🤖 AI Summary
This study addresses the gap in effective post-editing support despite the widespread availability of high-quality machine translation by introducing, for the first time, a large language model (LLM)-driven automatic post-editing (APE) system that highlights errors and provides correction suggestions directly into professional translators’ workflows. The approach is systematically compared against traditional quality estimation (QE) methods through human-in-the-loop experiments. While the LLM-based APE does not yield statistically significant improvements in productivity or final translation quality, its error highlighting is consistently preferred by professional translators, and its corrective suggestions substantially enhance user experience.
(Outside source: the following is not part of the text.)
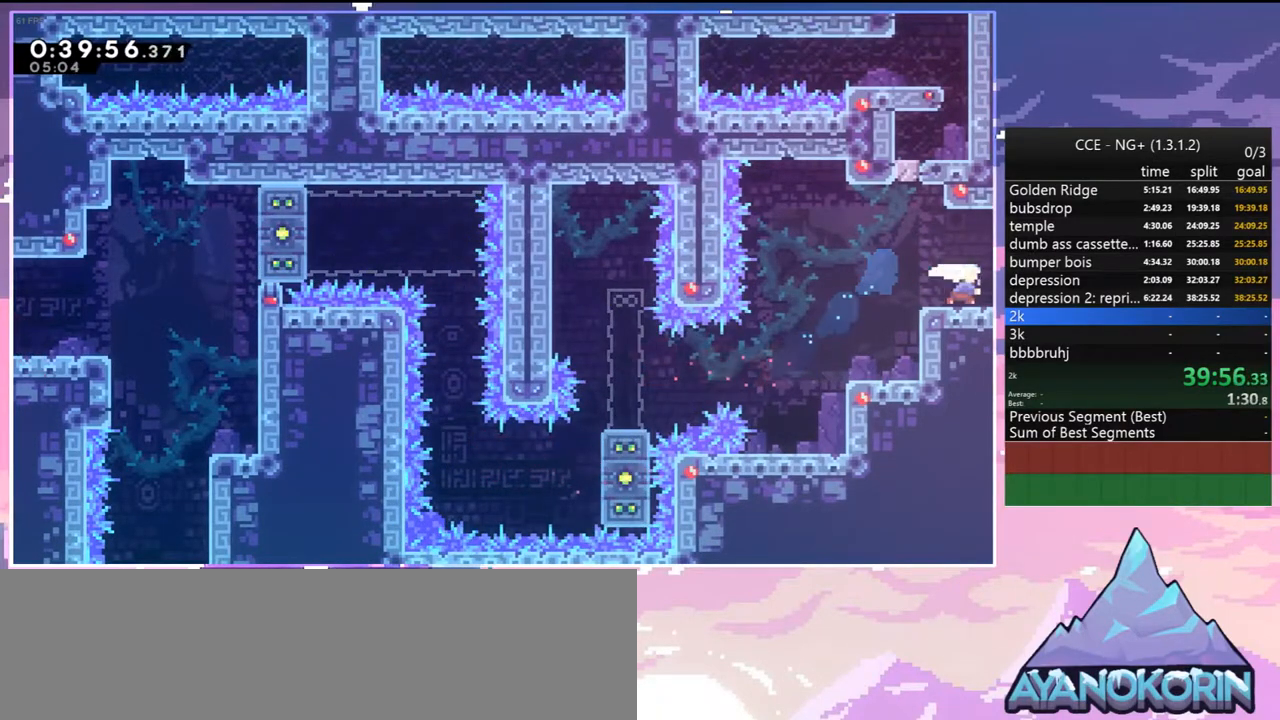
{"keys": ["jump2", "right"], "events": [[17, "dash", "down"], [117, "jump2", "down"], [167, "dash", "up"], [217, "down", "up"]]}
These findings demonstrate a promising new direction for integrating LLMs into translation post-editing processes, emphasizing usability and human-centered design over purely output-oriented metrics.
📝 Abstract
As MT quality increases, interest in enhanced post-editing features such as QE-derived error highlights is growing, yet evidence for their usefulness remains limited. In this work, we explore the usefulness of LLM-derived error highlights and correction suggestions based on automatic post-editing (APE). We conduct a study where professional translators (En-Nl) post-edit translations using APE error highlights and correction suggestions and compare productivity, quality and user experience to regular PE and PE with QE-derived highlights. While no condition yielded productivity or quality gains compared to regular PE, APE highlights were better received than QE-derived highlights, and correction suggestions improved overall user experience.